Her "Noh Reflections" for string trio, however, was considerably more difficult. In two extended movements, the music employs a lot of portamento and microtones, projecting a sort of agonized and contemplative apathy so hard to penetrate that it was a temptation to stop trying. The performance seemed well coordinated and thoroughly polished.
---Joan Reinthaler, The Washington Post
Concerto for Active Frogs
was the unlikely title for a hilarious piece of contemporary music presented last night at Strathmore Hall in a program devoted to compositions by Anne LeBaron. The chorus (frogs, of course,) entered wearing tunics cut from green trash bags. The head bullfrog was sung (or rather, croaked) with amazing aplomb by baritone Richard Potter, who had a frog mask on his head and carried two bicycle horns. Real frogs were represented on tape. LeBaron's stated intention was to increase "respect for the inherent musicality of these ancient tailless amphibians." Her work did just that with humor and imagination, and with a solid musical structure.
---Ed Roberts, The Washington Post
. . .follows the inclination of its materials and is musically convincing. Each of three movements begins with disparate ideas in the five winds, harp and percussion. LeBaron's program notes propose that in each case the movement is toward "increasing disorder," but as music often will act perversely, independent of its creator's conscious intentions, it sounded the opposite, toward satisfying synthesis and resolution.
---Robert Commanday, San Francisco Chronicle
Rite of the Black Sun, at NYC's Carngie Recital Hall
The hit of the evening was the newest work on the program, Anne LeBaron's "Rite of the Black Sun," which received its world premiere. In some respects, Miss LeBaron could hardly have failed to create a fascinating tour de force with a piece that derives its musical power from 50 percussion instruments conjuring up images of a bloody peyote ritual among Tarahumara Indians in Mexico. The score weaves an appropriately hypnotic, incantatory spell, employing its exotic sound sources with sophisticated compositional skill and a sure ear for dramatic effect.

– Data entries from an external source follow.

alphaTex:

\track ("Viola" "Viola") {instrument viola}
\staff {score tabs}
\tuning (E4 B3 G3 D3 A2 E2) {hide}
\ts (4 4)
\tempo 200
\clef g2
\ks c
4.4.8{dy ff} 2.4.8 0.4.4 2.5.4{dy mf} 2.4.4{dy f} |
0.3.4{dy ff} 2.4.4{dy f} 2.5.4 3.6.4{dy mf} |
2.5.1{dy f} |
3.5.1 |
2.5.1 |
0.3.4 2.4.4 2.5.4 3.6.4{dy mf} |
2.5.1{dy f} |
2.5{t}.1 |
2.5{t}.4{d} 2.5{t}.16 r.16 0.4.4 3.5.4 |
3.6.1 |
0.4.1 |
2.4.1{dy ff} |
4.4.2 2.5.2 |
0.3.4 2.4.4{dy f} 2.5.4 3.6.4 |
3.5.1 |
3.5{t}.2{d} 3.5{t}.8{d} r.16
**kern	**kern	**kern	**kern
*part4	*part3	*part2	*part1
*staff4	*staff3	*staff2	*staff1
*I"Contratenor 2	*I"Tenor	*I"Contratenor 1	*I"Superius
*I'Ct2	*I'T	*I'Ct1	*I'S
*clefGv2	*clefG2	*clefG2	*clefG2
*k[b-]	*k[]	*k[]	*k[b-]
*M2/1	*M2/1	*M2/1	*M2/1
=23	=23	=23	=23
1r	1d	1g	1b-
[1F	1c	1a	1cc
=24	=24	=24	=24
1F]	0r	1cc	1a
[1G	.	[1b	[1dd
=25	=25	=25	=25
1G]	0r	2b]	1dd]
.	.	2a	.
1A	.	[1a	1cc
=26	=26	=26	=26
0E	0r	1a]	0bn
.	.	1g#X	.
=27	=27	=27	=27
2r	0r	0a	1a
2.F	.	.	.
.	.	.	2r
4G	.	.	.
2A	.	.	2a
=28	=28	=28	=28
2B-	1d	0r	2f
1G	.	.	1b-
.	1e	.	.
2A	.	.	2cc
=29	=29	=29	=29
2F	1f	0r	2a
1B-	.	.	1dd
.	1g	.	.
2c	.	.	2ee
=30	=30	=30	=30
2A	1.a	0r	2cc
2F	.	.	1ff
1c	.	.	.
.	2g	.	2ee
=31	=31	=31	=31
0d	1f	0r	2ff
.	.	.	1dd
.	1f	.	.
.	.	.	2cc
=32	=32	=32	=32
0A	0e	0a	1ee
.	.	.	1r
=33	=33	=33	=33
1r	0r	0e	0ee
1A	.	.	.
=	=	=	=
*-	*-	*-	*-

---Peter G. Davis, The New York Times
And at Tanglewood
Far more interesting was "Rite of the Black Sun" by Anne LeBaron, which dates from 1980 and 1987, and came to the Festival already a well-traveled success and candidate for compact disc. Aside from a quartet of energetic players, who ran around their percussive hives after every conceivable gong, drum, rattle and noisemaker, "Rite" was written for seven optional dancers, not present at this concert. According to the composer, their gyrations help to clarify the structural complexities. That "Rite" works without them was surprising, but it did. One would not have guessed an easy marriage between LeBaron's severly dry erudition and Antonin Artaud's mystical palaver in the text that inspired it. Ritualistic awe and a sense of primitive might did arise from the fantastic array of instruments. The tintinnabulation almost talked.